Several countries, Poole said, have taken steps to encourage people
to remain in the labor force as they get older. “Some have
done so by strengthening the link between contributions and benefits,”
he said. “For example, Sweden has introduced ‘notional
accounts,’ by which participants can see their potential pension
benefits rise as they work longer and contribute more to the system.
In this sense, Sweden’s system has become more like the U.S.
Social Security System.” Other countries, he said, have taken
steps to reduce payments to persons retiring before the normal retirement
age.
“There are no easy solutions to the problem of how to ensure
that our public pension system remains sound in the face of inevitable
demographic changes,” Poole said. “Compared to many
countries, however, we in the United States are lucky.

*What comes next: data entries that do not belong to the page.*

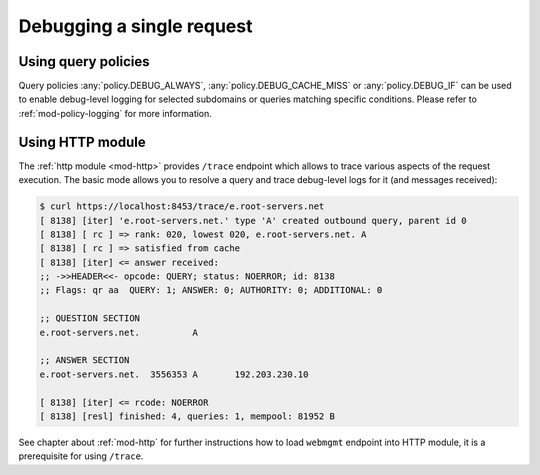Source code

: .. SPDX-License-Identifier: GPL-3.0-or-later

.. _mod-http-trace:

Debugging a single request
==========================

Using query policies
--------------------

Query policies :any:`policy.DEBUG_ALWAYS`, :any:`policy.DEBUG_CACHE_MISS` or
:any:`policy.DEBUG_IF` can be used to enable debug-level logging for selected
subdomains or queries matching specific conditions. Please refer to
:ref:`mod-policy-logging` for more information.

Using HTTP module
-----------------

The :ref:`http module <mod-http>` provides ``/trace`` endpoint which allows to trace various
aspects of the request execution. The basic mode allows you to resolve a query
and trace debug-level logs for it (and messages received):

.. code-block:: bash

   $ curl https://localhost:8453/trace/e.root-servers.net
   [ 8138] [iter] 'e.root-servers.net.' type 'A' created outbound query, parent id 0
   [ 8138] [ rc ] => rank: 020, lowest 020, e.root-servers.net. A
   [ 8138] [ rc ] => satisfied from cache
   [ 8138] [iter] <= answer received:
   ;; ->>HEADER<<- opcode: QUERY; status: NOERROR; id: 8138
   ;; Flags: qr aa  QUERY: 1; ANSWER: 0; AUTHORITY: 0; ADDITIONAL: 0

   ;; QUESTION SECTION
   e.root-servers.net.		A

   ;; ANSWER SECTION
   e.root-servers.net. 	3556353	A	192.203.230.10

   [ 8138] [iter] <= rcode: NOERROR
   [ 8138] [resl] finished: 4, queries: 1, mempool: 81952 B

See chapter about :ref:`mod-http` for further instructions how to load ``webmgmt``
endpoint into HTTP module, it is a prerequisite for using ``/trace``.
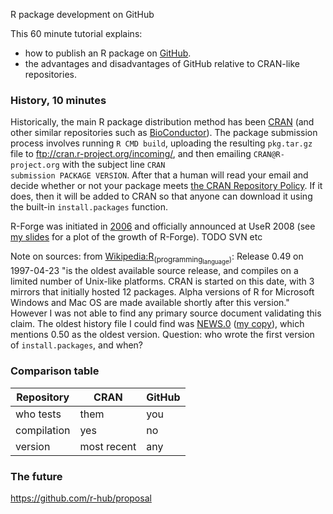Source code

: R package development on GitHub

This 60 minute tutorial explains:
- how to publish an R package on [[https://github.com][GitHub]].
- the advantages and disadvantages of GitHub relative to CRAN-like
  repositories.

*** History, 10 minutes

Historically, the main R package distribution method has been [[https://cran.r-project.org/][CRAN]]
(and other similar repositories such as [[http://bioconductor.org/][BioConductor]]). The package
submission process involves running =R CMD build=, uploading the
resulting =pkg.tar.gz= file to ftp://cran.r-project.org/incoming/, and
then emailing =CRAN@R-project.org= with the subject line =CRAN
submission PACKAGE VERSION=. After that a human will read your email
and decide whether or not your package meets [[https://cran.r-project.org/web/packages/policies.html][the CRAN Repository Policy]]. 
If it does, then it will be added to CRAN so that anyone can download it 
using the built-in =install.packages= function.

R-Forge was initiated in [[https://r-forge.r-project.org/projects/siteadmin/][2006]] and officially announced at UseR 2008
(see [[http://sugiyama-www.cs.titech.ac.jp/~toby/papers/2011-08-16-directlabels-and-regular-expressions-for-useR-2011/2011-useR-named-capture-regexp.pdf][my slides]] for a plot of the growth of R-Forge). TODO SVN etc

Note on sources: from [[https://en.wikipedia.org/w/index.php?title%3DR_%2528programming_language%2529&oldid%3D689167000][Wikipedia:R_(programming_language)]]: Release 0.49
on 1997-04-23 "is the oldest available source release, and compiles on
a limited number of Unix-like platforms. CRAN is started on this date,
with 3 mirrors that initially hosted 12 packages. Alpha versions of R
for Microsoft Windows and Mac OS are made available shortly after this
version."  However I was not able to find any primary source document
validating this claim. The oldest history file I could find was [[https://cran.r-project.org/src/base/NEWS.0][NEWS.0]]
([[file:R-1.6.0-ONEWS.txt][my copy]]), which mentions 0.50 as the oldest version. Question: who
wrote the first version of =install.packages=, and when?

*** Comparison table

| Repository  | CRAN        | GitHub |
|-------------+-------------+--------|
| who tests   | them        | you    |
| compilation | yes         | no     |
| version     | most recent | any    |

*** The future

https://github.com/r-hub/proposal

We have a
strong economy supporting a high standard of living, a high rate
of labor force participation and our Social Security system imposes
relatively little distortion on the retirement decisions of persons
younger than age 70. Still, we must make some changes to ensure
our system’s long run solvency, and that will involve hard
choices. Understanding the nature of those choices, why they must
be made and lessons from experience abroad should help the nation
address these important issues in a sound, long lasting way."